Segment Open

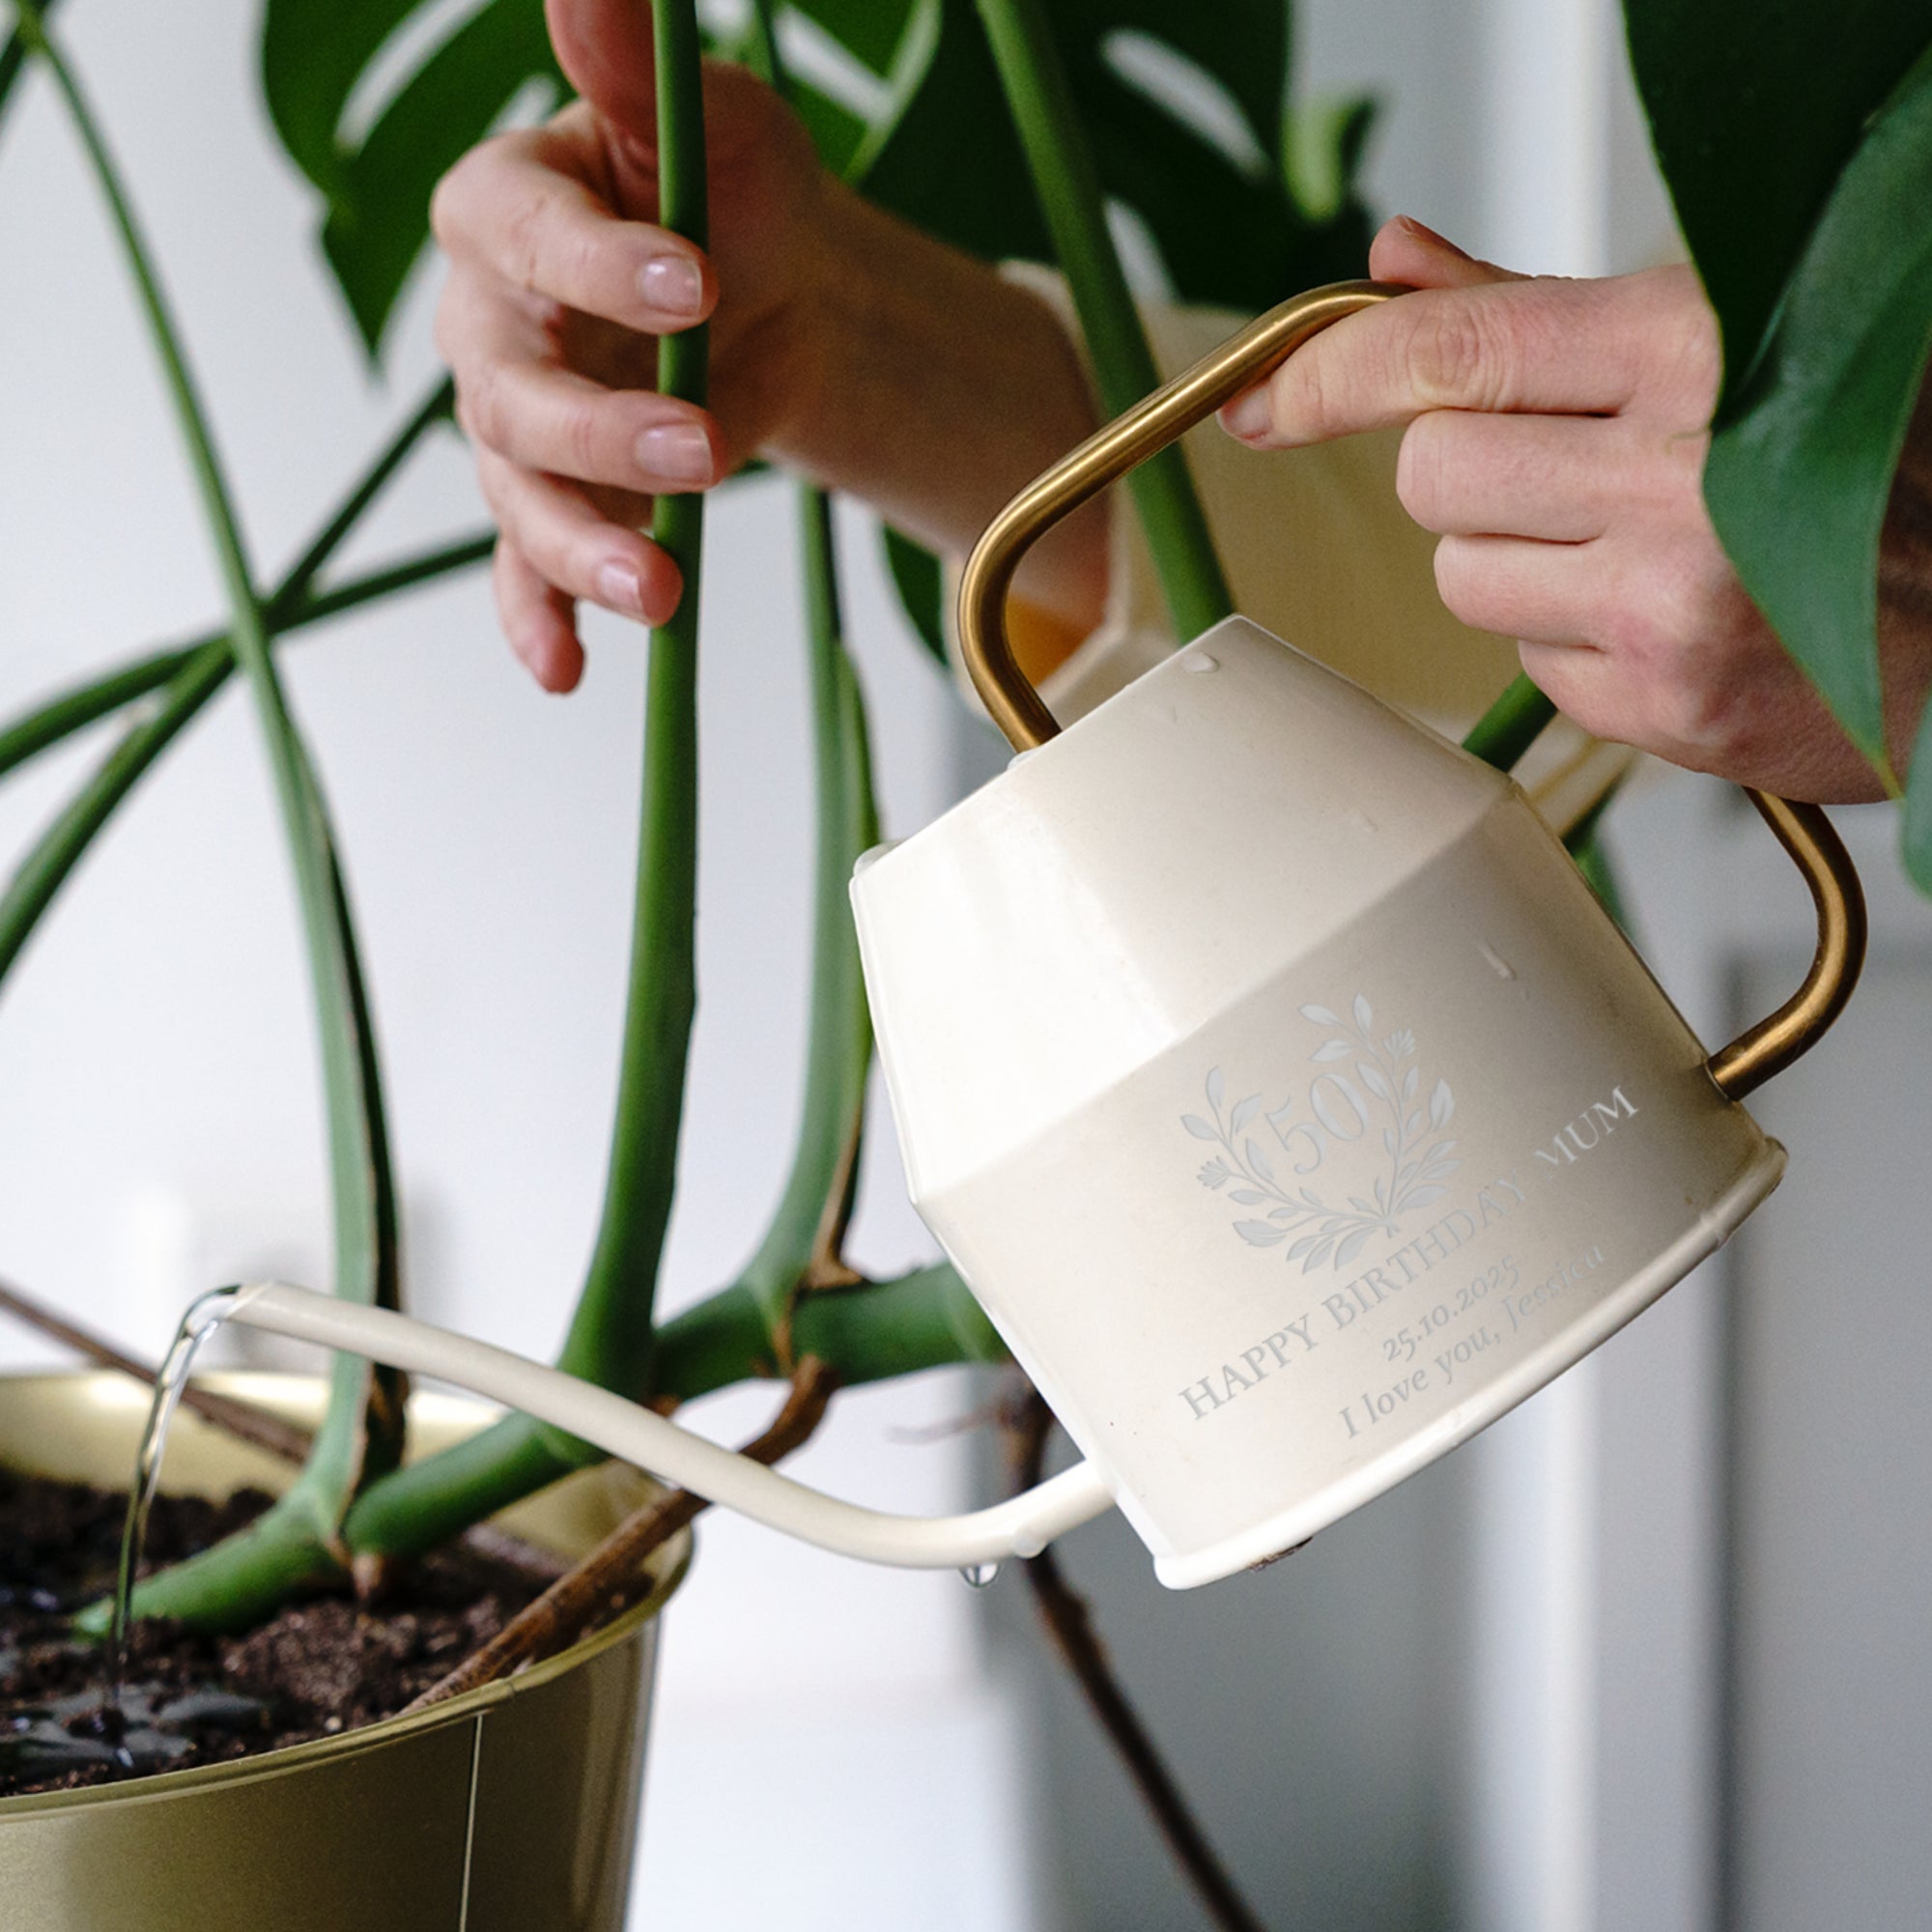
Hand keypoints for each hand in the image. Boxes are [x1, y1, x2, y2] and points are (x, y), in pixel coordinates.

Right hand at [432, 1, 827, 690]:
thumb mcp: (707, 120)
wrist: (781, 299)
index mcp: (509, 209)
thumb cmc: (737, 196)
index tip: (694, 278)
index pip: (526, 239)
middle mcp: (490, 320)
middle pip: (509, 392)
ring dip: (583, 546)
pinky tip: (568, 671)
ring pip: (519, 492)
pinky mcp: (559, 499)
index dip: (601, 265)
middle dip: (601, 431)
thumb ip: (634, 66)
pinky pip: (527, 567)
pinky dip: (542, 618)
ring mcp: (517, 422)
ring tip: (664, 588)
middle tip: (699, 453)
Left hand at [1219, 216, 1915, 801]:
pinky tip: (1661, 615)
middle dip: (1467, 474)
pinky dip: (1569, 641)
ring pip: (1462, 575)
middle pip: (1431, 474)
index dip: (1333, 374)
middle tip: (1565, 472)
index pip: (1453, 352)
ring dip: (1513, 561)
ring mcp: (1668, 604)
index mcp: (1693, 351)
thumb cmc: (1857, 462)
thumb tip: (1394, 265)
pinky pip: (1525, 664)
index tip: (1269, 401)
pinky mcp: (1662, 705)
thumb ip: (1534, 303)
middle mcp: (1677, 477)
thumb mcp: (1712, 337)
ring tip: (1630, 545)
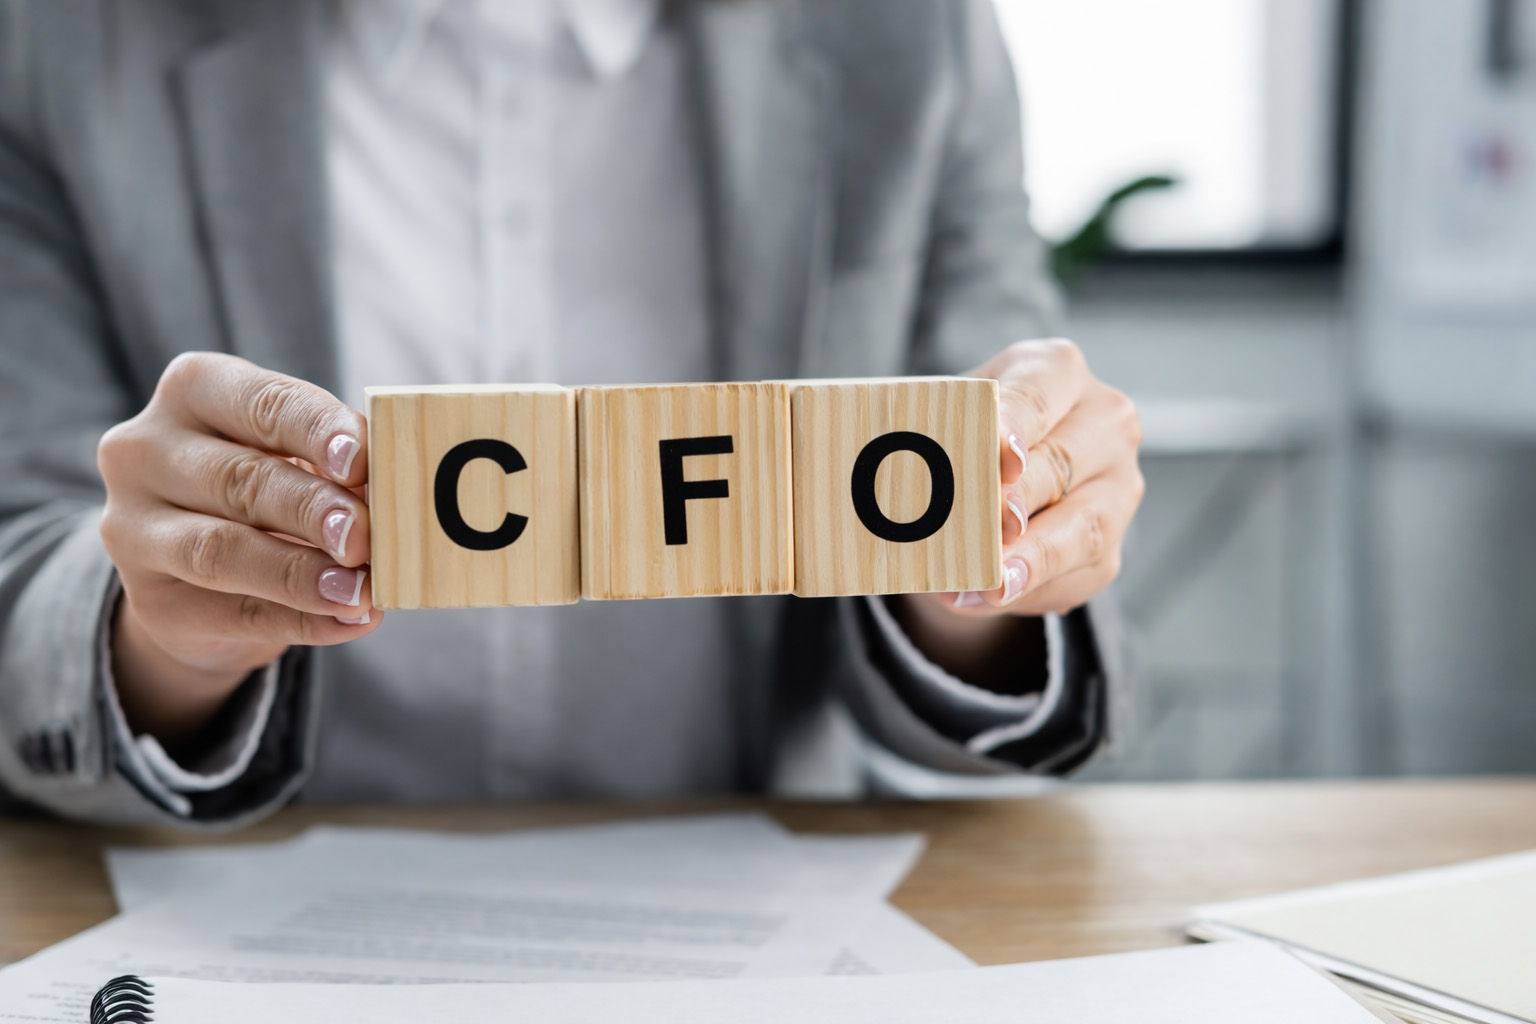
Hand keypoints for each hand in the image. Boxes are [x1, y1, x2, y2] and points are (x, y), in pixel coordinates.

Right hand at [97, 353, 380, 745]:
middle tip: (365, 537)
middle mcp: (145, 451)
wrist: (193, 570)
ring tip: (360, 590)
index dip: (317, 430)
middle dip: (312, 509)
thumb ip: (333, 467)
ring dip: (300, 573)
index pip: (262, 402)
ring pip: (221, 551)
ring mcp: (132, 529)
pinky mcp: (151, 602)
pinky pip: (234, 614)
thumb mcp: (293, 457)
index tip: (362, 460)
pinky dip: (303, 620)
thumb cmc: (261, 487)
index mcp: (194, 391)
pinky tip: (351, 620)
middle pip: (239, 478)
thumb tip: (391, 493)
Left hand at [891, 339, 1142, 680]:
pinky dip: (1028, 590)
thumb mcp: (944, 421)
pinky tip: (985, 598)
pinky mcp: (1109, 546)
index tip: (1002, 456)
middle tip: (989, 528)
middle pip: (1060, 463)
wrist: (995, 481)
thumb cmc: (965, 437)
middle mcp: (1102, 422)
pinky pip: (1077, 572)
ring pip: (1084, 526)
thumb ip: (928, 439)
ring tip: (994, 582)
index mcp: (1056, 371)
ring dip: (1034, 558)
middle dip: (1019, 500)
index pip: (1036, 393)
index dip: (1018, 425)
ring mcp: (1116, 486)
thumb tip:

Segment Closed

THE TASK
Copy out every entry exactly as written, but not the pictures.

ANSWER TO THE EXERCISE
Hand keypoints for each hand in the image. Boxes are [x1, y1, x2, y2] and points are (x, y), in pixel coordinates.

Right hand at [432, 1, 827, 690]:
thumb mcp: (707, 120)
wrist: (781, 299)
index mcp: (509, 209)
thumb cmc: (737, 196)
index tip: (694, 278)
index pip: (526, 239)
middle mcp: (490, 320)
middle pip: (509, 392)
ring dip: (583, 546)
pinky tip: (568, 671)
ring pip: (519, 492)
pinky mcp: (559, 499)
index dip: (601, 265)
middle dip: (601, 431)
thumb ip: (634, 66)
pinky pip: (527, 567)
pinky dip: (542, 618)
ring mcp: (517, 422)
ring tip: (664, 588)
middle tip: (699, 453)
Left hand at [1219, 216, 1915, 801]:
pinky tip: (1661, 615)
middle dip: (1467, 474)
pinky dip: (1569, 641)
ring pip: (1462, 575)
middle pip: (1431, 474)
index dip: (1333, 374)
middle tip: (1565, 472)
index pip: (1453, 352)
ring dip: (1513, 561)
ring mcp: (1668, 604)
index mcp: (1693, 351)
thumb cmc: (1857, 462)
thumb tip: (1394, 265)
pinky pip: (1525, 664)
index tip: (1269, 401)
pinky mcp: (1662, 705)
thumb ip: (1534, 303)
middle mcp: (1677, 477)
thumb mcp: (1712, 337)
ring tip: (1630, 545)
Hand keypoints for each hand in the image. Boxes are [x1, y1, x2, y2] and points are (x, y), in pixel coordinates.

Right hand at [97, 353, 380, 745]:
middle tip: (365, 537)
middle mcp: (145, 451)
wrist: (193, 570)
ring tip: (360, 590)
index dip: (317, 430)
middle dip: (312, 509)
thumb ip: (333, 467)
ring dip: (300, 573)
index pip: (262, 402)
ring pip: (221, 551)
ring mcp: (132, 529)
pinky mcp: (151, 602)
pinky pip: (234, 614)
thumb mcp: (293, 457)
index tip: (362, 460)
pinky dip: (303, 620)
thumb cmc: (261, 487)
index mcp: (194, 391)
pinky tip: (351, 620)
middle pip: (239, 478)
thumb tip: (391, 493)
Left hand at [891, 339, 1142, 680]:
pinky dip: (1028, 590)
thumb mcp: (944, 421)
pinky tip: (985, 598)
pinky mcp: (1109, 546)
index tip: (1002, 456)
middle tip: (989, 528)
middle pip: (1060, 463)
wrist: (995, 481)
thumb cmc: (965, 437)
middle mcp: (1102, 422)
pinky pip: (1077, 572)
ring pip: (1084, 526)
thumb ip: (928, 439)
ring tip: (994, 582)
index mcp: (1056, 371)
ring dip: (1034, 558)
middle dip: (1019, 500)
index pip: (1036, 393)
index dip: (1018, 425)
ring mcp: (1116, 486)
thumb tip:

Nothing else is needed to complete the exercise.